*Required action:* Reproduce the following lines verbatim, from the line with "### Before Starting Development" up to and including the line with "a production-ready system.*", and set down nothing else from the entries.
* * * *
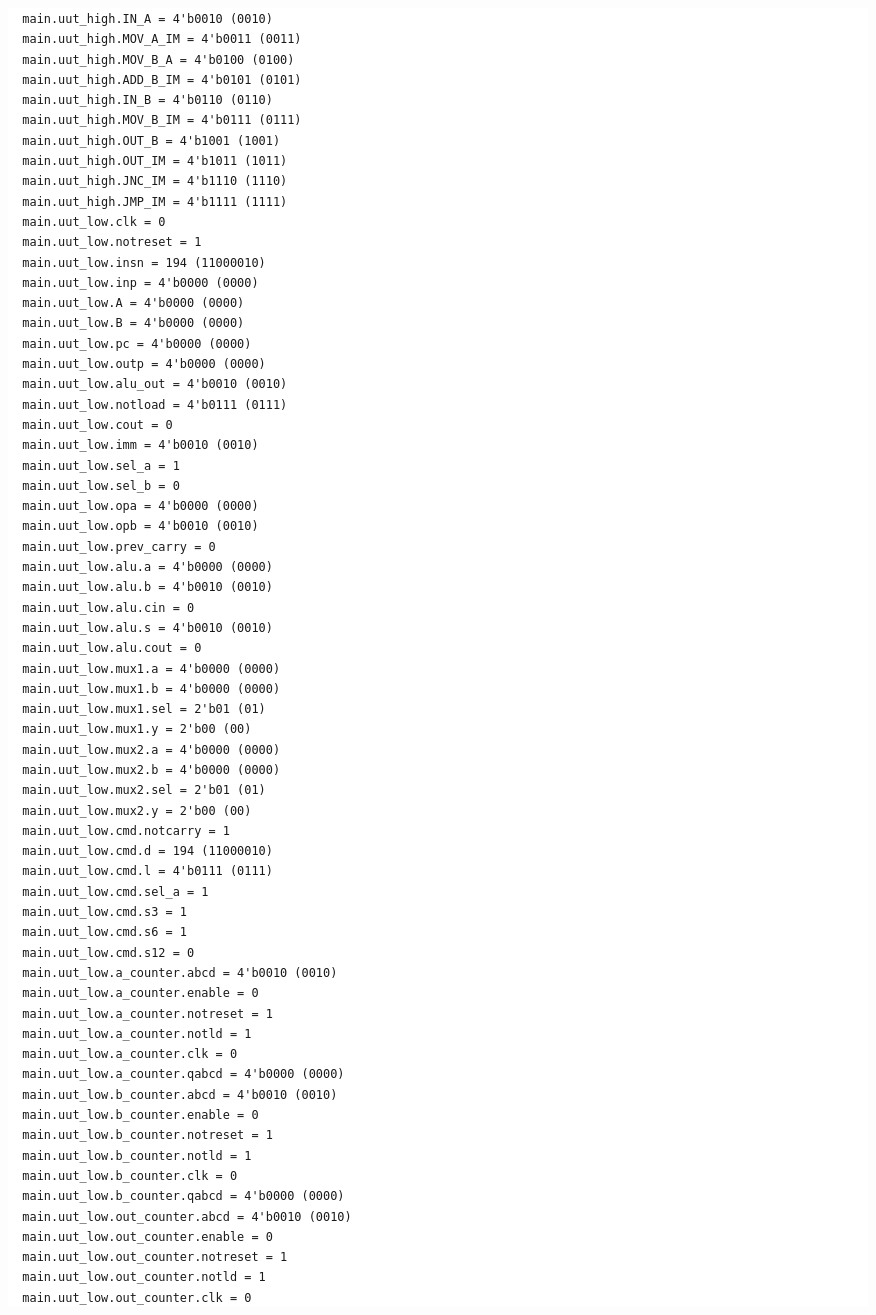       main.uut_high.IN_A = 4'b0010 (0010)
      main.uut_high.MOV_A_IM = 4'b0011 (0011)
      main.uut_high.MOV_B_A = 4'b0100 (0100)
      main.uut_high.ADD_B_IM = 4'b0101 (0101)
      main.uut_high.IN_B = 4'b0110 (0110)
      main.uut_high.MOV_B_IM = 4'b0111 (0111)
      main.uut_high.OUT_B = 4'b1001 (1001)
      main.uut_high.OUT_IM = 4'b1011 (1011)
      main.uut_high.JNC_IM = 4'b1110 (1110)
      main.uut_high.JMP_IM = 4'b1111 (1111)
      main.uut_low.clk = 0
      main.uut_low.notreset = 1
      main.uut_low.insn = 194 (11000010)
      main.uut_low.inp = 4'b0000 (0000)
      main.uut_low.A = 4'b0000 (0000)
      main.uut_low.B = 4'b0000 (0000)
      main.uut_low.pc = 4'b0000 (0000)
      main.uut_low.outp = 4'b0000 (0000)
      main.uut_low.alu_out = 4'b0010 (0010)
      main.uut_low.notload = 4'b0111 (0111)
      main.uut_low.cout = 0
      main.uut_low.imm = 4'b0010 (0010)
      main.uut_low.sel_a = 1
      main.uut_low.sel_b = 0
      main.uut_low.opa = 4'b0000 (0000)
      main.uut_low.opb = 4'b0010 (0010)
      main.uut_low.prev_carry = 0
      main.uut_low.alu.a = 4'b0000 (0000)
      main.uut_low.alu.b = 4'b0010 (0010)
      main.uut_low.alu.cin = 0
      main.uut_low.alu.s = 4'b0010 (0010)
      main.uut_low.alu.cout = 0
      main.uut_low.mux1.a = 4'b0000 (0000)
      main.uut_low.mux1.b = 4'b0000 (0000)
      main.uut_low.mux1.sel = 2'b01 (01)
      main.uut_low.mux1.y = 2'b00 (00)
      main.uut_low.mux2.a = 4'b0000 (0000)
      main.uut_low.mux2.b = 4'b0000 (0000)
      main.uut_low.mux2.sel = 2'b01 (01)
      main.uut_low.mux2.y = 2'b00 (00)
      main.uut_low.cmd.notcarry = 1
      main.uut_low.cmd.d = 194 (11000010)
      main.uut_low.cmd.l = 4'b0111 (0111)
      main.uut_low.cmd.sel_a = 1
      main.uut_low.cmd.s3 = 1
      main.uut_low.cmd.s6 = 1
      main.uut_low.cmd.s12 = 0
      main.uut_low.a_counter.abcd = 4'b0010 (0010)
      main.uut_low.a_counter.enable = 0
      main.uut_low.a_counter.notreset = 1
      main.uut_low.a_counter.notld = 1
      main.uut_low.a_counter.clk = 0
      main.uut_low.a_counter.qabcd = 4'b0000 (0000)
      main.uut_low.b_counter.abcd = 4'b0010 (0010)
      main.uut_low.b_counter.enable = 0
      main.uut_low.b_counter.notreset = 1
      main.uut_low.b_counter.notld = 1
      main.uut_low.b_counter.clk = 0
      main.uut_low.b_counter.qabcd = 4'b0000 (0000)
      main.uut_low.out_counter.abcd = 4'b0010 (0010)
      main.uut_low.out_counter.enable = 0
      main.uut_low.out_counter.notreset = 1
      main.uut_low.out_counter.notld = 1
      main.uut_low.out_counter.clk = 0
* * * *
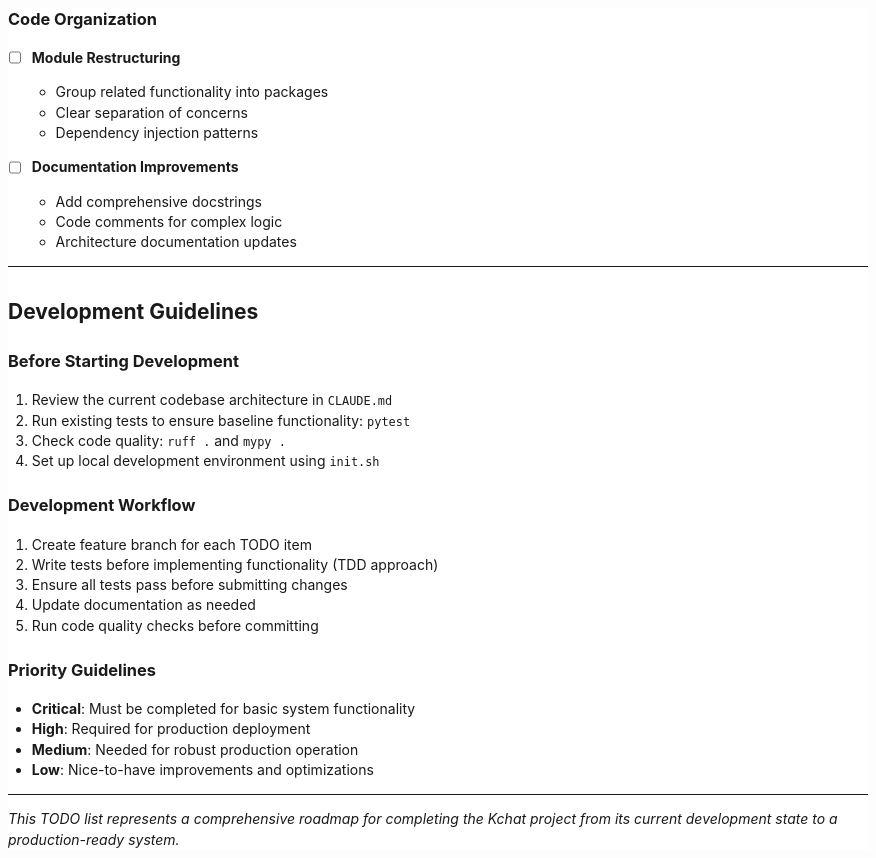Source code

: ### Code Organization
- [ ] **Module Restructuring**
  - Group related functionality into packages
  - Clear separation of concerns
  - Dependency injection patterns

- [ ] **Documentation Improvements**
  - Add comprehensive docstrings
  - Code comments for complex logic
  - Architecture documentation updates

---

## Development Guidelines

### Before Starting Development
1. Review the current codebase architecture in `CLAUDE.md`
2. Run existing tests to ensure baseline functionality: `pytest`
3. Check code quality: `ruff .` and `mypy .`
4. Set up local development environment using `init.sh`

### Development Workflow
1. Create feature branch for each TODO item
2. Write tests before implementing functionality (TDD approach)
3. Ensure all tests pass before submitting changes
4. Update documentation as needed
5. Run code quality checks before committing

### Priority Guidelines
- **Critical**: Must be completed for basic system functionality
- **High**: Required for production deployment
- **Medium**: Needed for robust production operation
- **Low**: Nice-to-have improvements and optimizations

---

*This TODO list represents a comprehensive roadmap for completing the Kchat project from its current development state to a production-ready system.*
* * * *
*Response to this exercise:*
### Before Starting Development
1. Review the current codebase architecture in `CLAUDE.md`
2. Run existing tests to ensure baseline functionality: `pytest`
3. Check code quality: `ruff .` and `mypy .`
4. Set up local development environment using `init.sh`

### Development Workflow
1. Create feature branch for each TODO item
2. Write tests before implementing functionality (TDD approach)
3. Ensure all tests pass before submitting changes
4. Update documentation as needed
5. Run code quality checks before committing

### Priority Guidelines
- **Critical**: Must be completed for basic system functionality
- **High**: Required for production deployment
- **Medium**: Needed for robust production operation
- **Low**: Nice-to-have improvements and optimizations

---

*This TODO list represents a comprehensive roadmap for completing the Kchat project from its current development state to a production-ready system.*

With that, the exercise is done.